De esto, Mon, sí quiero casi hablarte en familia:
de aquel muchacho débil escribiendo tu nombre,
buscando entre tus barbas raíces de la tierra,
los árboles perdidos de la patria...

   De esto, Mon, sí quiero casi hablarte en familia:
de aquel muchacho en huesos
que iba a la barbería
y diez veces le preguntaba al barbero
que cuánto le debía...
(Porque, Mon, es muy triste
no terminar el verso).

Aquel muchacho simple que perdió la memoria
y que yo le decía que comiera...

Aquella emoción pura que al nombrarte, parece
que se abría las venas para que bebieran
hondo y tibio tu nombre.
Esto sí me parece que no deja que el tiempo
gaste hasta lo más simple de tu voz:
tu sonrisa.

   Y a ti, Compadre Mon, que te encontré una tarde
haciendo el hoyo puro
del futuro cadáver de tu cuerpo
(porque tenías un duelo aquella tarde).
Pero nunca supiste que tu muerte
no cabe en ningún hoyo de la tierra.
   Yo mismo que de niño te conocí en el aire
que repiraba el pueblo,
iba ya repartiéndose tu vida,
iba haciéndote un poco de mis cosas,
iba ya no dejándote morir...
Después el campanario se ocupó de tu nombre,
de tus cosas mayores.
Y era difícil ya, que como un hombre cualquiera,
te pegaras un tiro,
o te entregaras a las menudencias,
a pequeñas manías;
porque hasta aquellas inútiles palabras a tu gato
tenían ya sentido,
porque así son, Don Manuel, todas las cosas
que pertenecen a lo que ya tiene
tamaño de destino...

   Un simple canto de gallo que despierta
las cosas de la mañana,
toma de pronto la estatura de un siglo,
si entre las cosas que se despiertan con su canto
se levanta un caballo con la Historia en el lomo.

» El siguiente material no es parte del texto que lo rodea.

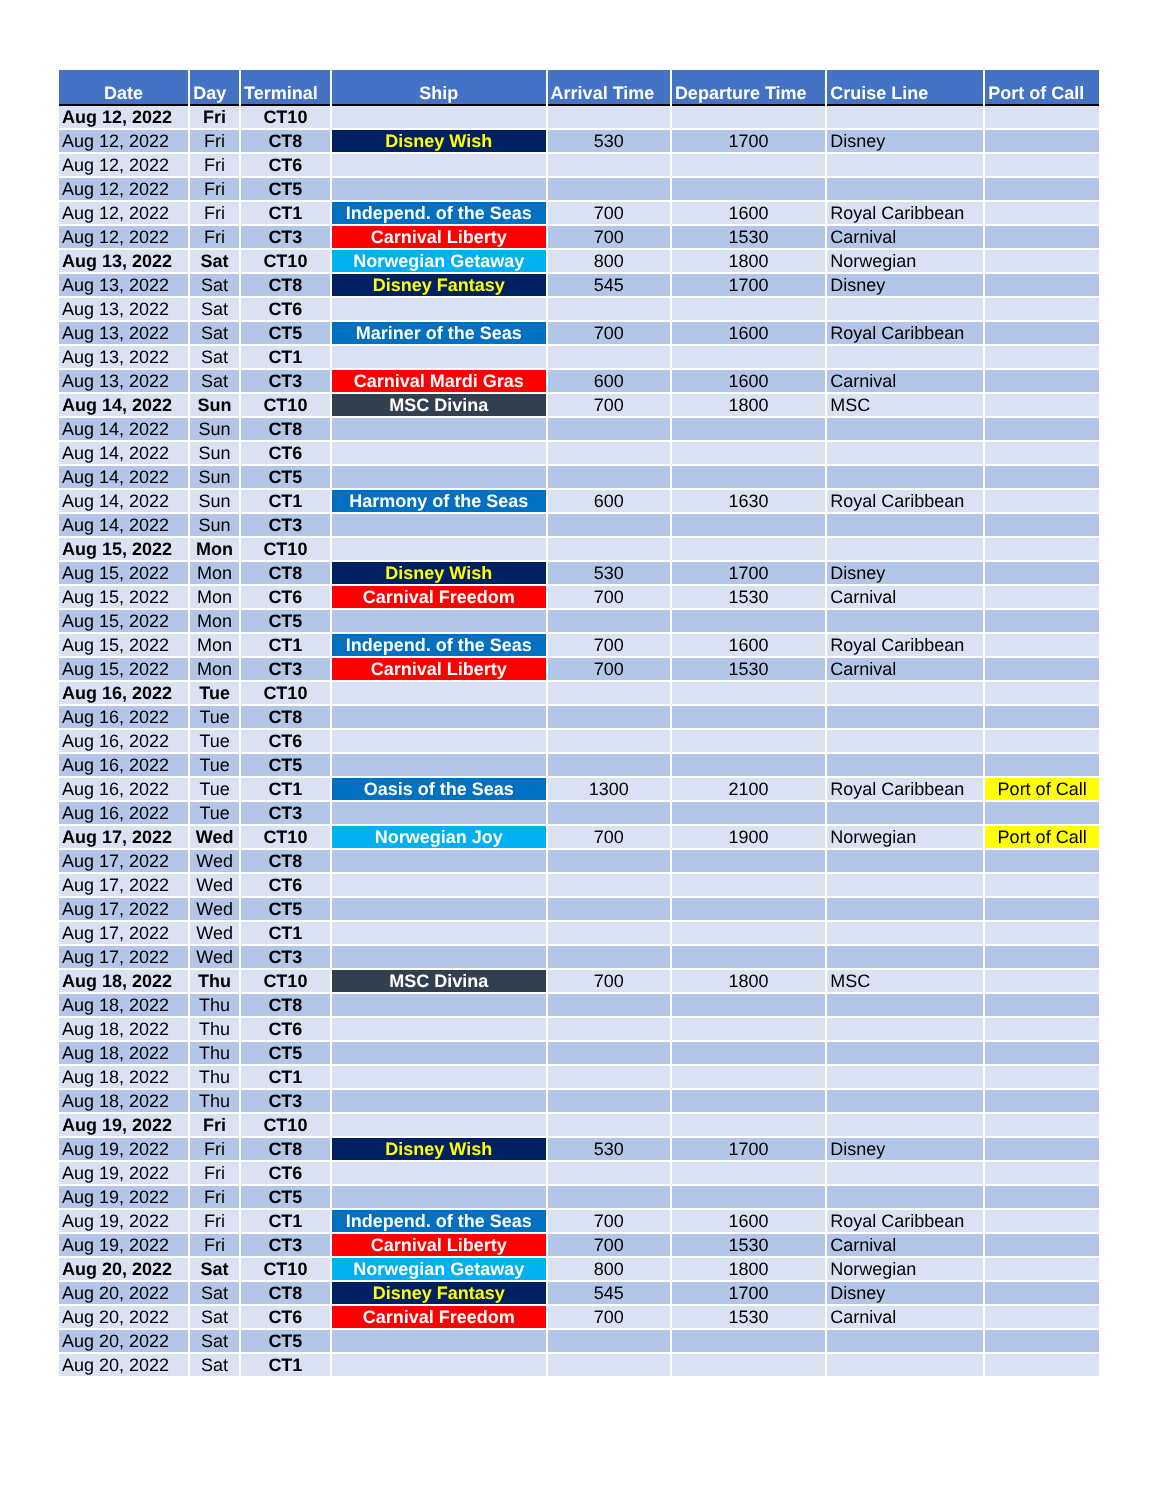| Date | Day | Terminal | Ship | Arrival Time | Departure Time | Cruise Line | Port of Call |
| --- | --- | --- | --- | --- | --- | --- | --- |
| Aug 12, 2022 | Fri | CT10 | | | | | |
| Aug 12, 2022 | Fri | CT8 | Disney Wish | 530 | 1700 | Disney | |
| Aug 12, 2022 | Fri | CT6 | | | | | |
| Aug 12, 2022 | Fri | CT5 | | | | | |
| Aug 12, 2022 | Fri | CT1 | Independ. of the Seas | 700 | 1600 | Royal Caribbean | |
| Aug 12, 2022 | Fri | CT3 | Carnival Liberty | 700 | 1530 | Carnival | |
| Aug 13, 2022 | Sat | CT10 | Norwegian Getaway | 800 | 1800 | Norwegian | |
| Aug 13, 2022 | Sat | CT8 | Disney Fantasy | 545 | 1700 | Disney | |
| Aug 13, 2022 | Sat | CT6 | | | | | |
| Aug 13, 2022 | Sat | CT5 | Mariner of the Seas | 700 | 1600 | Royal Caribbean | |
| Aug 13, 2022 | Sat | CT1 | | | | | |
| Aug 13, 2022 | Sat | CT3 | Carnival Mardi Gras | 600 | 1600 | Carnival | |
| Aug 14, 2022 | Sun | CT10 | MSC Divina | 700 | 1800 | MSC | |
| Aug 14, 2022 | Sun | CT8 | | | | | |
| Aug 14, 2022 | Sun | CT6 | | | | | |
| Aug 14, 2022 | Sun | CT5 | | | | | |
| Aug 14, 2022 | Sun | CT1 | Harmony of the Seas | 600 | 1630 | Royal Caribbean | |
| Aug 14, 2022 | Sun | CT3 | | | | | |
| Aug 15, 2022 | Mon | CT10 | | | | | |
| Aug 15, 2022 | Mon | CT8 | Disney Wish | 530 | 1700 | Disney | |
| Aug 15, 2022 | Mon | CT6 | Carnival Freedom | 700 | 1530 | Carnival | |
| Aug 15, 2022 | Mon | CT5 | | | | | |
| Aug 15, 2022 | Mon | CT1 | Independ. of the Seas | 700 | 1600 | Royal Caribbean | |
| Aug 15, 2022 | Mon | CT3 | Carnival Liberty | 700 | 1530 | Carnival | |
| Aug 16, 2022 | Tue | CT10 | | | | | |
| Aug 16, 2022 | Tue | CT8 | | | | | |
| Aug 16, 2022 | Tue | CT6 | | | | | |
| Aug 16, 2022 | Tue | CT5 | | | | | |
| Aug 16, 2022 | Tue | CT1 | Oasis of the Seas | 1300 | 2100 | Royal Caribbean | Port of Call |
| Aug 16, 2022 | Tue | CT3 | | | | | |
| Aug 17, 2022 | Wed | CT10 | Norwegian Joy | 700 | 1900 | Norwegian | Port of Call |
| Aug 17, 2022 | Wed | CT8 | | | | | |
| Aug 17, 2022 | Wed | CT6 | | | | | |
| Aug 17, 2022 | Wed | CT5 | | | | | |
| Aug 17, 2022 | Wed | CT1 | | | | | |
| Aug 17, 2022 | Wed | CT3 | | | | | |
| Aug 18, 2022 | Thu | CT10 | MSC Divina | 700 | 1800 | MSC | |
| Aug 18, 2022 | Thu | CT8 | | | | | |
| Aug 18, 2022 | Thu | CT6 | | | | | |
| Aug 18, 2022 | Thu | CT5 | | | | | |
| Aug 18, 2022 | Thu | CT1 | | | | | |
| Aug 18, 2022 | Thu | CT3 | | | | | |
| Aug 19, 2022 | Fri | CT10 | | | | | |
| Aug 19, 2022 | Fri | CT8 | Disney Wish | 530 | 1700 | Disney | |
| Aug 19, 2022 | Fri | CT6 | | | | | |
| Aug 19, 2022 | Fri | CT5 | | | | | |
| Aug 19, 2022 | Fri | CT1 | Independ. of the Seas | 700 | 1600 | Royal Caribbean | |
| Aug 19, 2022 | Fri | CT3 | Carnival Liberty | 700 | 1530 | Carnival | |
| Aug 20, 2022 | Sat | CT10 | Norwegian Getaway | 800 | 1800 | Norwegian | |
| Aug 20, 2022 | Sat | CT8 | Disney Fantasy | 545 | 1700 | Disney | |
| Aug 20, 2022 | Sat | CT6 | Carnival Freedom | 700 | 1530 | Carnival | |
| Aug 20, 2022 | Sat | CT5 | | | | | |
| Aug 20, 2022 | Sat | CT1 | | | | | |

   Te estoy diciendo esto, viejo Mon, ahora
en que hacer unos versos y ponerse a decirlos
es un peligro...tan grande
como ponerse a hacer la patria
con sables de madera de sándalo.

Porque nosotros, los que hacemos
estas cosas de sueño, no estamos preparados
para fiesta del honor con precio...

   Yo veo, a ratos, ciegos que tocan su instrumento
por unos cuantos cobres. Muchas veces,
después de su canciones, voy a verme al espejo,
y miro mi cara para ver si es la mía...
Porque, a veces, cuando cantan los ciegos,
muchas cosas del cuerpo voy dejando
no sé a donde...
Por eso,
pregunto por mi nombre cuando cantan los ciegos.

   Te estoy diciendo esto porque a veces
lo que nació en tu pecho lo tienes en la mano...
Te estoy diciendo esto, viejo Mon, porque a ratos,
hablas conmigo cosas que hablando no me dices.
He caminado mucho por los ríos
que vienen de tu cuerpo cuando a oscuras te hieren;
y sé que cuando sangras
te salen por las venas los sueños más varones.
Es que desde hace tiempo,
tú construyes la patria, destruyéndote.